# [Your instructions]
Translate this sentence from the court opinion below into Spanish: "We have determined from our study of the record and briefs in this case that appellant's enumerations of error are without merit."

# [Text]
Code Ann. 26-3006 sets forth as exceptions to the above rules the following: "Nothing in 26-3001 shall prohibit the interception, recording and divulging of a message sent by telephone, telegraph, letter or any other means or communication . . . in those instances wherein the message shall be initiated or instigated by a person and the message shall constitute the commission of a crime or is directly in the furtherance of a crime, provided at least one party thereto shall consent."
Appellant contends that the provisions of 26-3006 do not include face-to-face conversations, and that the use of the words "or other means of communication" in this section indicate other means similar to the means of "telephone, telegraph, [or] letter." We do not interpret this section to require any distinction between face-to-face conversation and those communications which are transmitted less directly. A careful review of these provisions of our law convinces us that face-to-face conversations were intended by the legislature to be included in the consent exceptions contained in 26-3006. The conversation recorded here was "in furtherance of a crime" and, as it was done with the consent of one of the parties, it met the requirement of the statute authorizing it to be done in a private place and may be used as evidence upon proof of its authenticity. See the concurring opinion of Judge Evans in Cross v. State, 128 Ga. App. 837
, 841 (198 SE2d 338
We have determined from our study of the record and briefs in this case that appellant's enumerations of error are without merit.
INGRAM, Justice, dissenting. I respectfully dissent to Division I of the court's opinion and to the judgment affirming the overruling of the motion to suppress the evidence seized at the time of appellant's arrest.
These officers certainly had good probable cause to conclude that a crime had been committed and that the appellant should be arrested. However, I do not read the record to authorize a conclusion that the crime was committed "in the presence" of the officers. They were given the signal by Councilman Morgan, as he came out of appellant's office, that informed them the alleged bribe money had been accepted by appellant. But the officers did not see or hear the commission of the crime and they were not present in appellant's office when he allegedly accepted the bribe money.

# [Data supplied]
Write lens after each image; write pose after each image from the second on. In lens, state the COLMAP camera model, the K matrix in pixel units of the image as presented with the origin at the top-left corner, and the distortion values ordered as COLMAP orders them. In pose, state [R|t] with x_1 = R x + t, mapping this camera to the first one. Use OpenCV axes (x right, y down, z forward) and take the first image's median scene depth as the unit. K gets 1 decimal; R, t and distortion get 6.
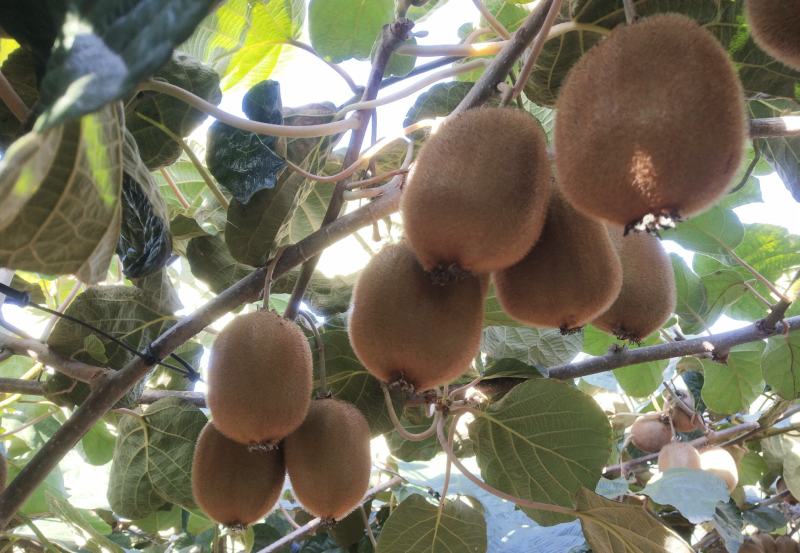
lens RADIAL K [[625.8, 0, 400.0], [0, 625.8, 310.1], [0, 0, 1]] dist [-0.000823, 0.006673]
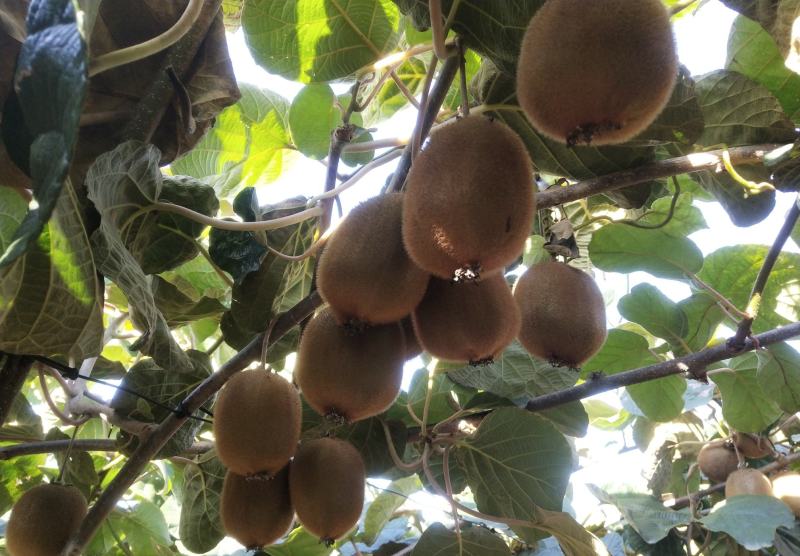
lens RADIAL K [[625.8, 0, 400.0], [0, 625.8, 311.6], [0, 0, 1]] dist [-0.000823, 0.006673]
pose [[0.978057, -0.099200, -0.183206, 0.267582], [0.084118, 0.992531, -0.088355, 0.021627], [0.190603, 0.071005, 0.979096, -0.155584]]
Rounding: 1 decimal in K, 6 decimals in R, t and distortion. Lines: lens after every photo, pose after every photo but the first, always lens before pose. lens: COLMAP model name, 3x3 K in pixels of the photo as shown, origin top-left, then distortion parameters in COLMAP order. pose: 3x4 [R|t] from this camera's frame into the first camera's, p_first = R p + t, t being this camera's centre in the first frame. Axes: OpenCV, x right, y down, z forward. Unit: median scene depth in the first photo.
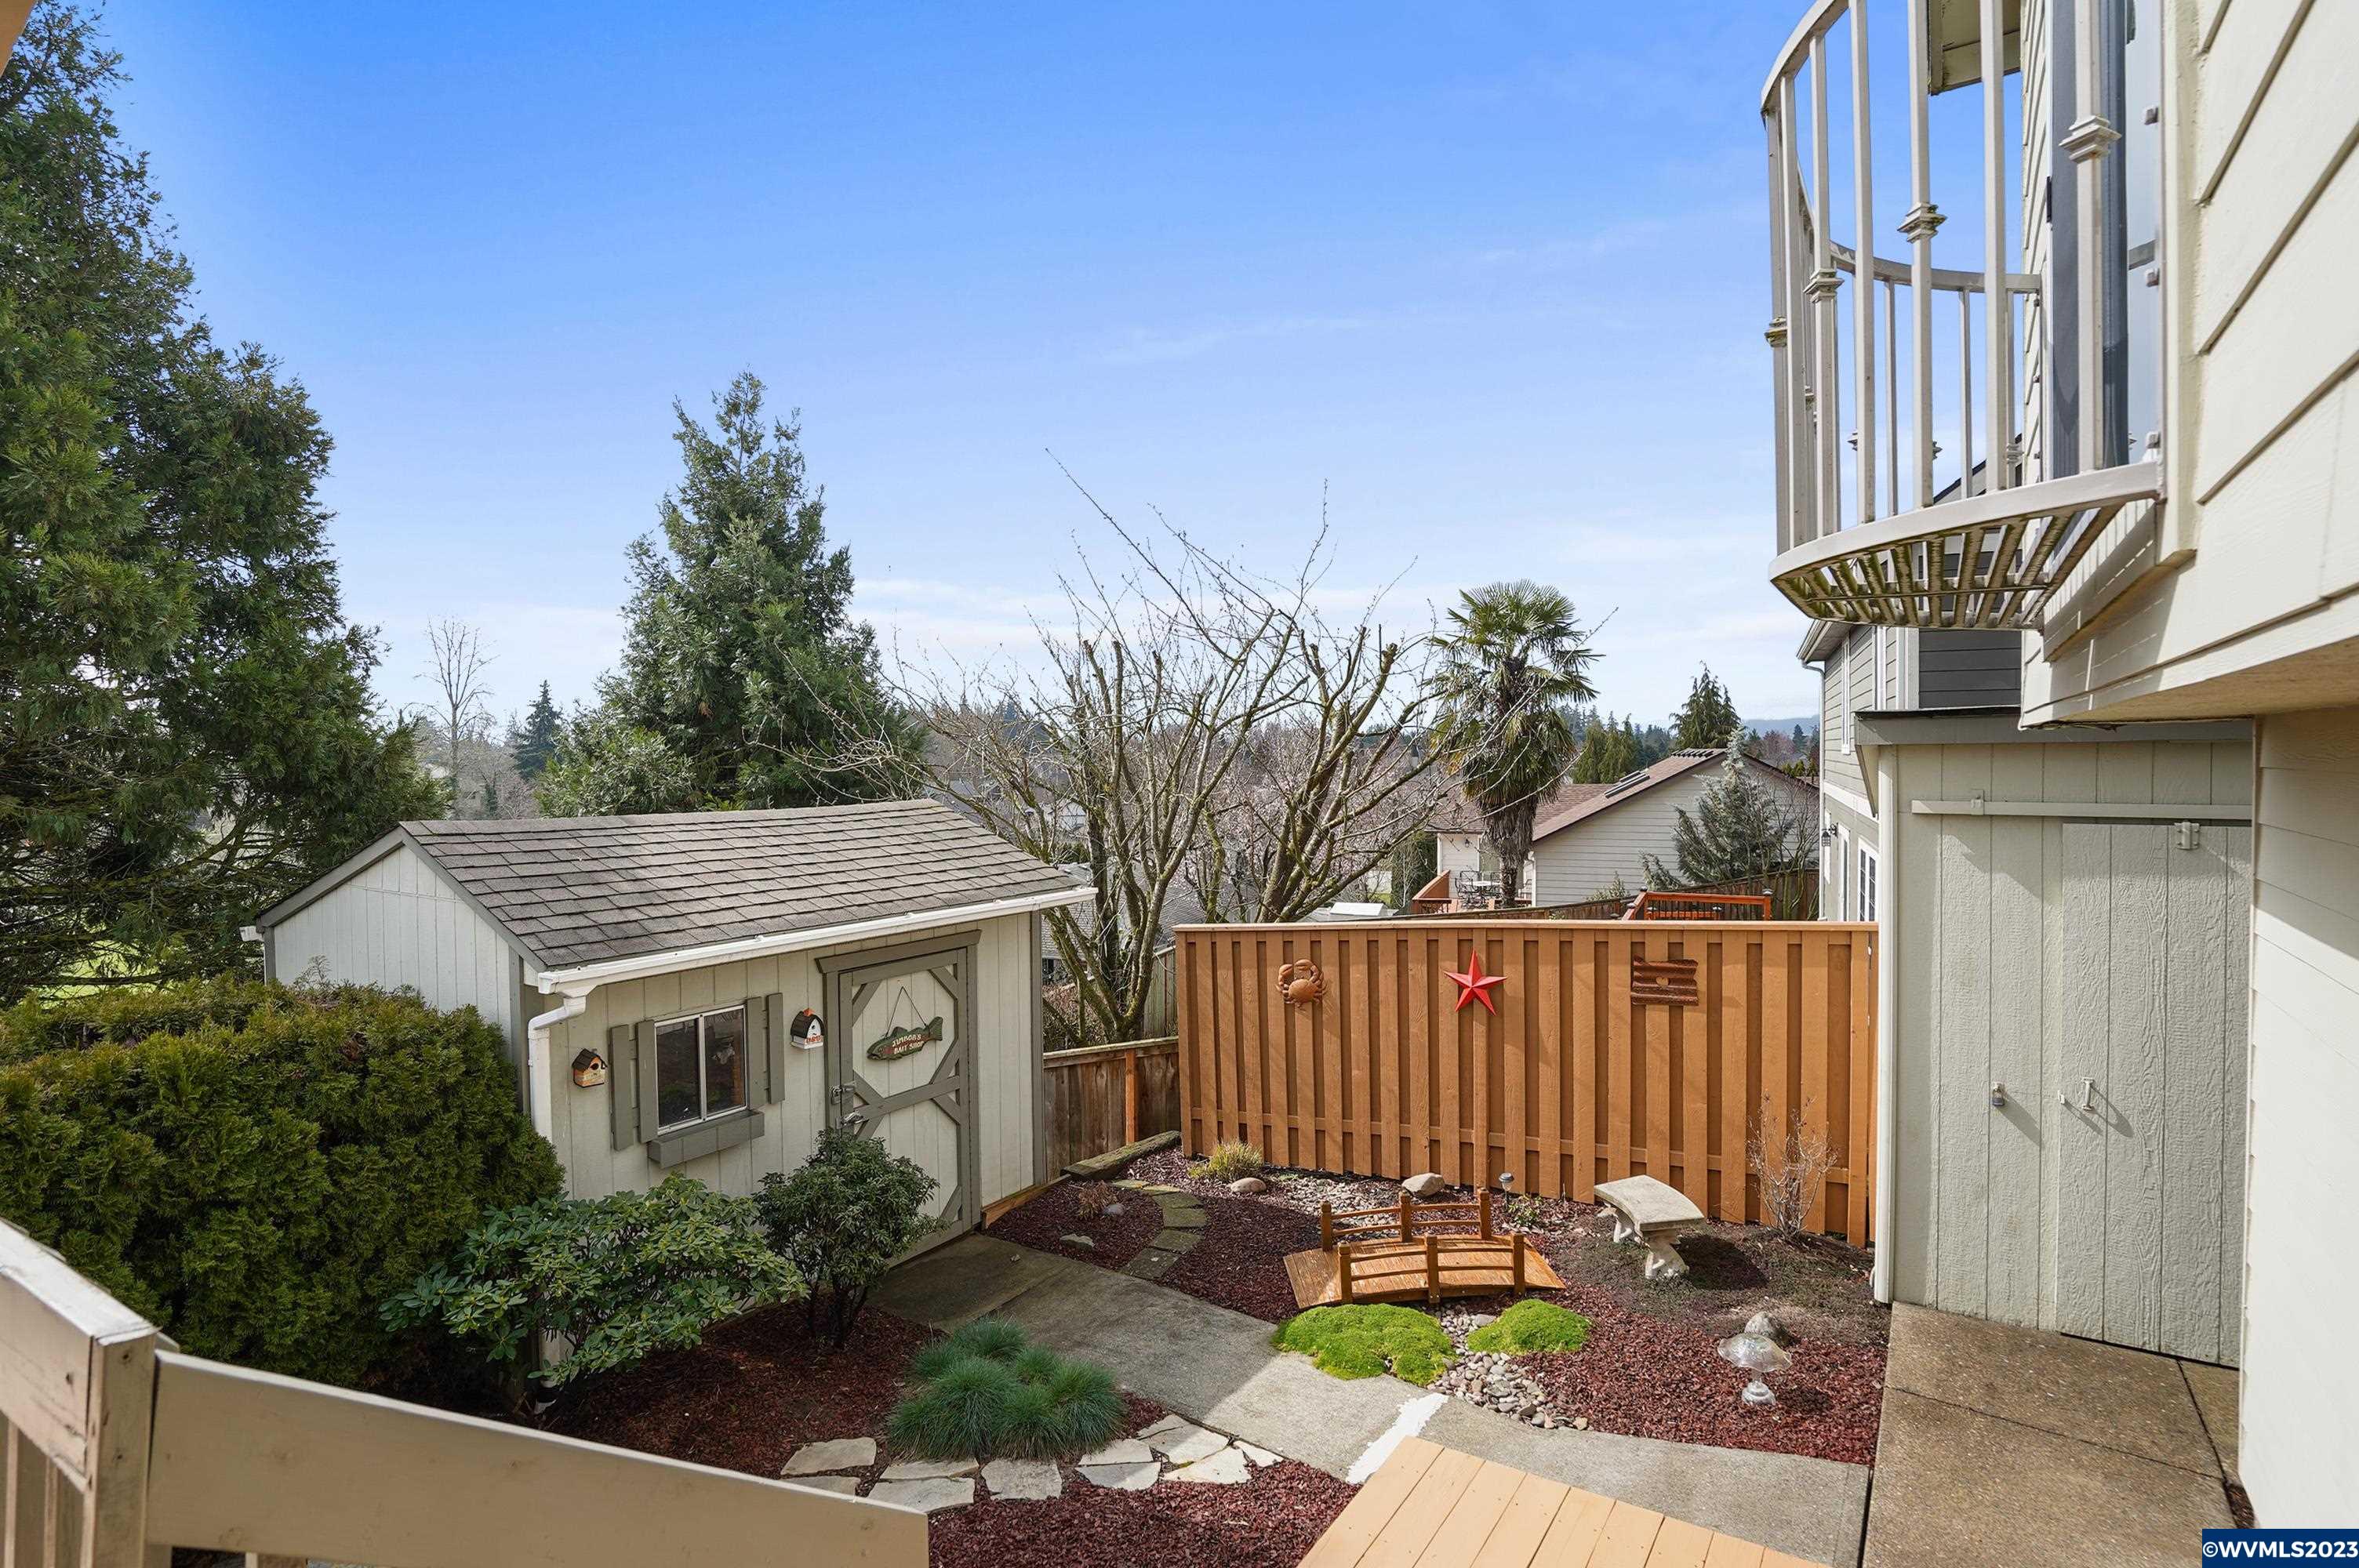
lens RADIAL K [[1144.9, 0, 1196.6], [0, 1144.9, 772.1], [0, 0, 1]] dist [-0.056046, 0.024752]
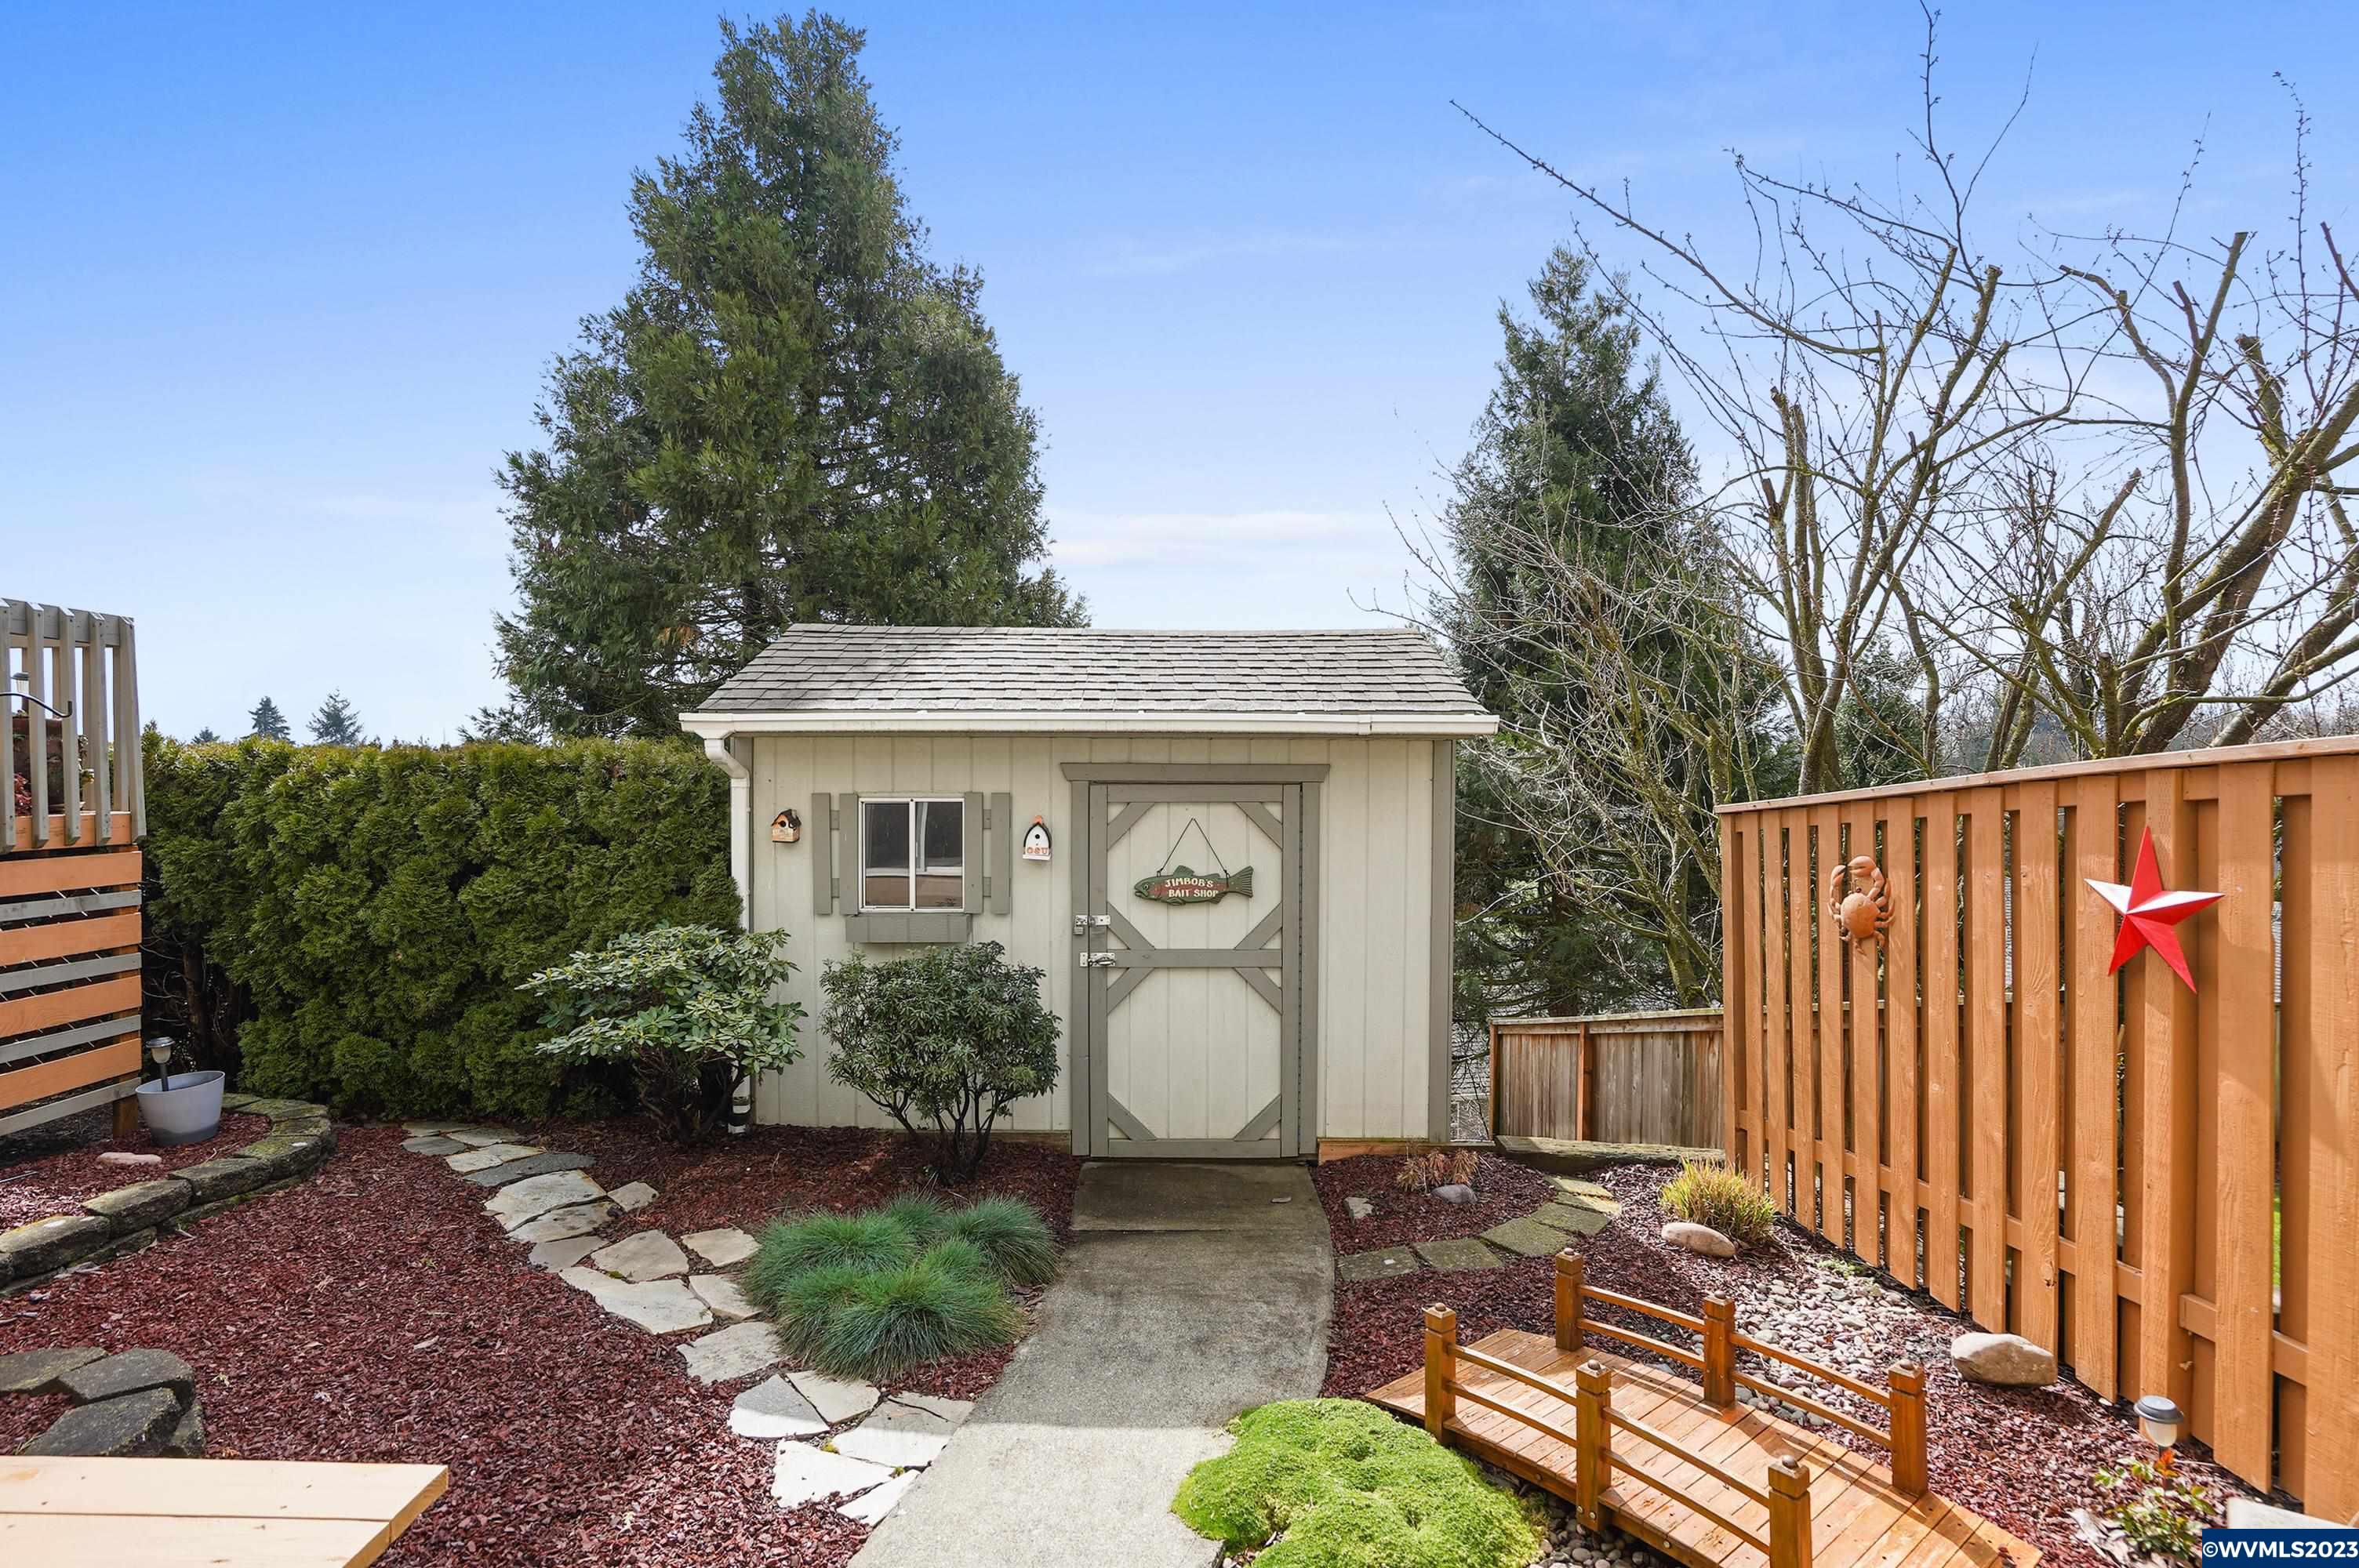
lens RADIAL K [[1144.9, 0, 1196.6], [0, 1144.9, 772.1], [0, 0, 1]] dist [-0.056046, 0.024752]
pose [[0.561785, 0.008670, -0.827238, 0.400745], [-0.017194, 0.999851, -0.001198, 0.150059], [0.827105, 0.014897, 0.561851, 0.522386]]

# [Expected answer]
Hemos determinado, a partir de nuestro estudio del expediente y de los escritos de este caso, que las enumeraciones de error del apelante carecen de fundamento.